+++ Data to process +++
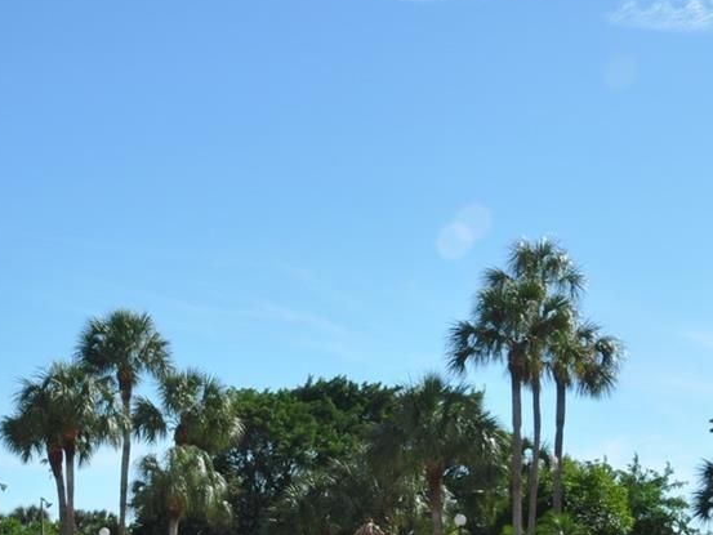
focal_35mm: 75
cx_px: 43
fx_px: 1545
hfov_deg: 25.0
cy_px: 645
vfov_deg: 18.6
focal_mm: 18
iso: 200
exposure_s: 1/160
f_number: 13
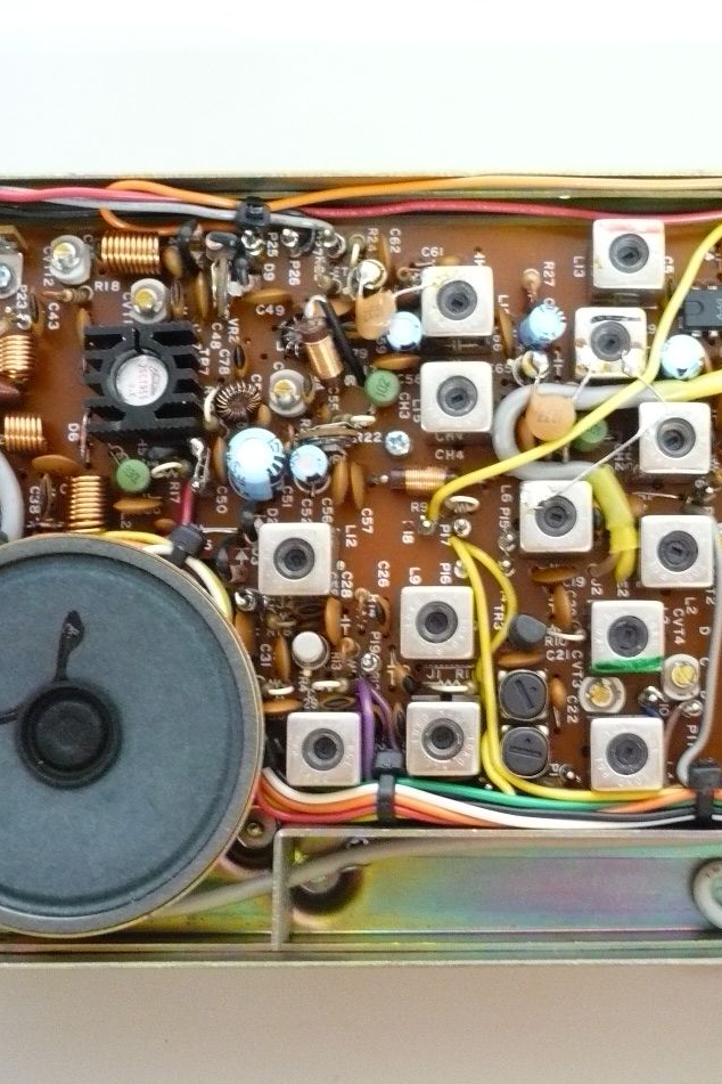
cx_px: 509
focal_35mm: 49
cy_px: 540
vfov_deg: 40.3
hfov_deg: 27.3
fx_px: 1474
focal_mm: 5.8
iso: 320
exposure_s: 1/8
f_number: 2.8
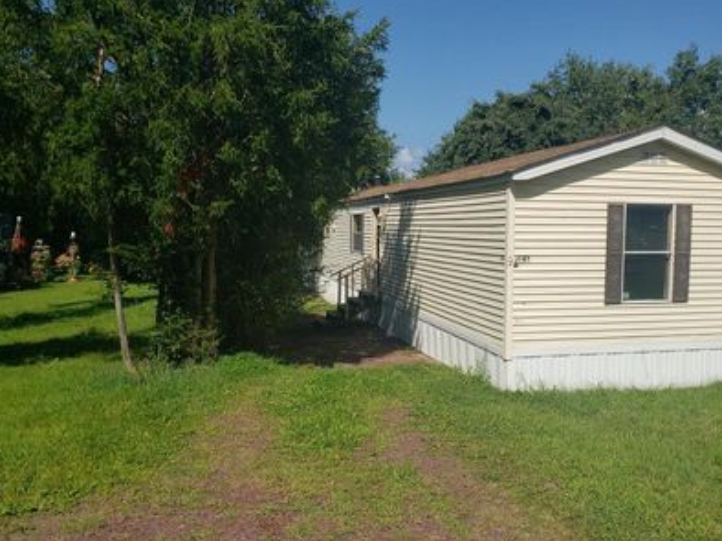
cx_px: 431
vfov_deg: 42.8
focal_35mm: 33
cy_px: 304
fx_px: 688
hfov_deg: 55.0
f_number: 2.4
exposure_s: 1/2650
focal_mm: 4.3
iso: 50
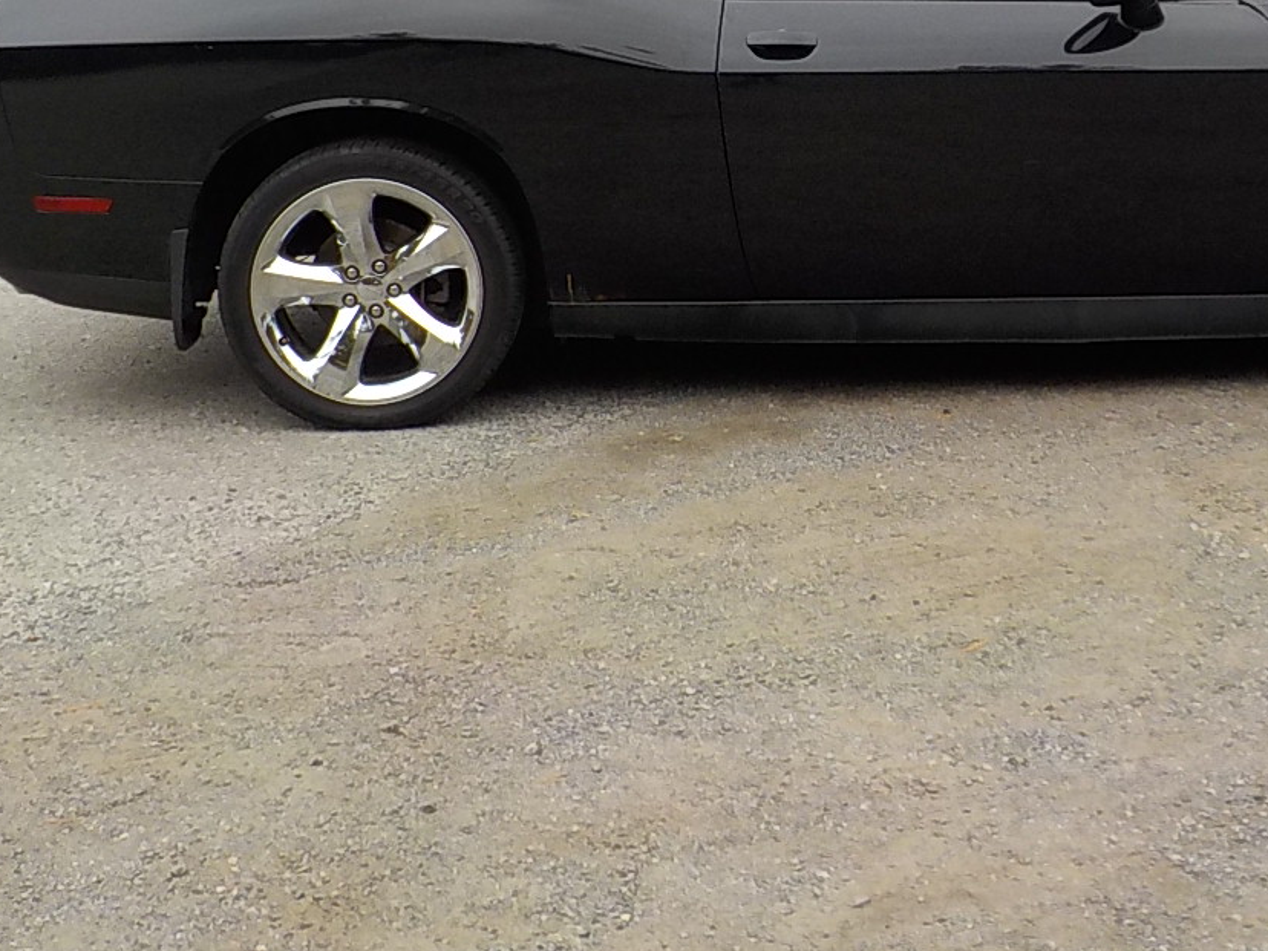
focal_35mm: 58
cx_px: 885
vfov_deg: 24.3
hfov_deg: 32.8
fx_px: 2125
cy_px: 49
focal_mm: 4.1
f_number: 3.3
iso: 125
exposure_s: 1/320
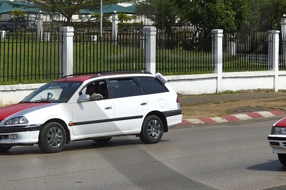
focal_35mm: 158
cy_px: -46
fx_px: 1255
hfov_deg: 12.8
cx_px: 293
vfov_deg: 8.6
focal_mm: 42
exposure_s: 1/1000
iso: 400
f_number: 10
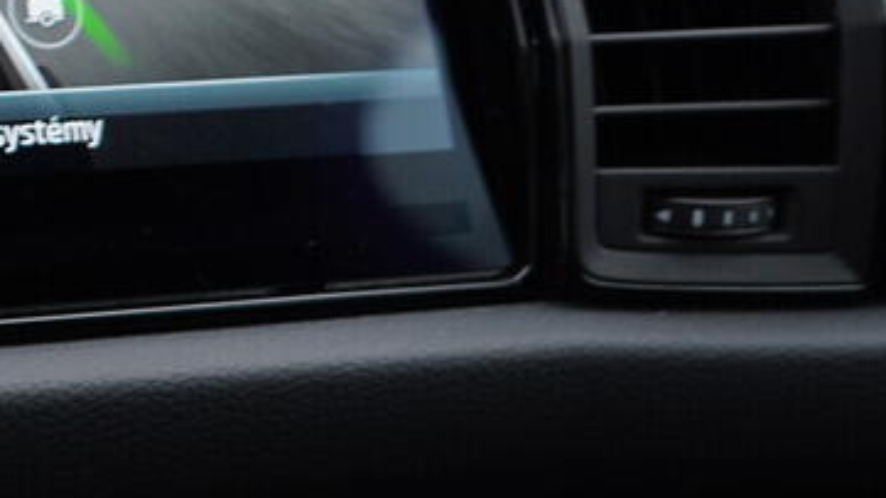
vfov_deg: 11.1
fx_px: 2514
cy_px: -77
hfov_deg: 18.6
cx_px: -260
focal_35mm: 107
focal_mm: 24
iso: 125
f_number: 3.2
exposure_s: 1/50
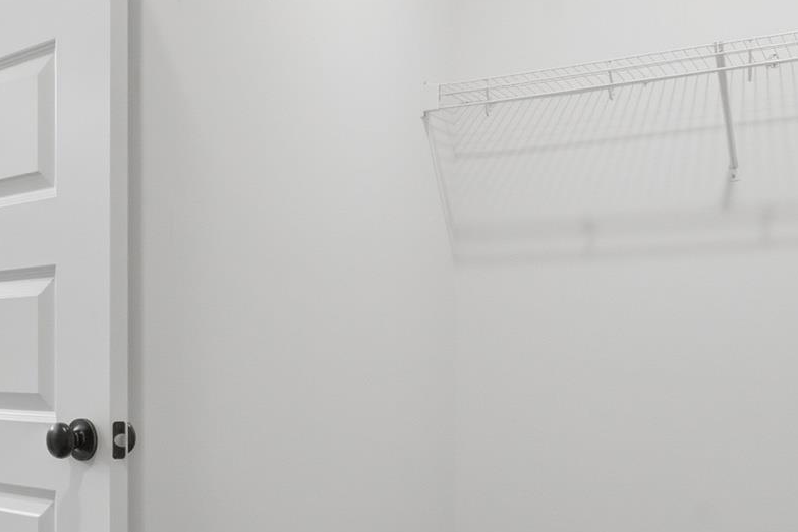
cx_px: -82
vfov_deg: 26.2
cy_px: 386
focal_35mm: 51
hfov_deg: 33.7
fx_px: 1131
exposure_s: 1/80
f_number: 9
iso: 250
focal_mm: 16
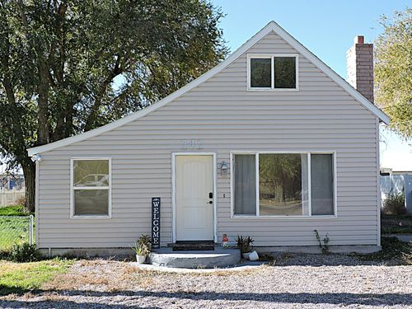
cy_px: 154
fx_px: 512
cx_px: 206
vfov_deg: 33.6
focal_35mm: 43
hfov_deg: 43.9
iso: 100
+++
▶ [Assignment]: Copy the data exactly. Any picture it contains is to be omitted.

▶ [Response area]:
focal_35mm: 75
cx_px: 43
fx_px: 1545
hfov_deg: 25.0
cy_px: 645
vfov_deg: 18.6
focal_mm: 18
iso: 200
exposure_s: 1/160
f_number: 13
cx_px: 509
focal_35mm: 49
cy_px: 540
vfov_deg: 40.3
hfov_deg: 27.3
fx_px: 1474
focal_mm: 5.8
iso: 320
exposure_s: 1/8
f_number: 2.8
cx_px: 431
vfov_deg: 42.8
focal_35mm: 33
cy_px: 304
fx_px: 688
hfov_deg: 55.0
f_number: 2.4
exposure_s: 1/2650
focal_mm: 4.3
iso: 50
focal_35mm: 58
cx_px: 885
vfov_deg: 24.3
hfov_deg: 32.8
fx_px: 2125
cy_px: 49
focal_mm: 4.1
f_number: 3.3
iso: 125
exposure_s: 1/320
focal_35mm: 158
cy_px: -46
fx_px: 1255
hfov_deg: 12.8
cx_px: 293
vfov_deg: 8.6
focal_mm: 42
exposure_s: 1/1000
iso: 400
f_number: 10
vfov_deg: 11.1
fx_px: 2514
cy_px: -77
hfov_deg: 18.6
cx_px: -260
focal_35mm: 107
focal_mm: 24
iso: 125
f_number: 3.2
exposure_s: 1/50
cx_px: -82
vfov_deg: 26.2
cy_px: 386
focal_35mm: 51
hfov_deg: 33.7
fx_px: 1131
exposure_s: 1/80
f_number: 9
iso: 250
focal_mm: 16
cy_px: 154
fx_px: 512
cx_px: 206
vfov_deg: 33.6
focal_35mm: 43
hfov_deg: 43.9
iso: 100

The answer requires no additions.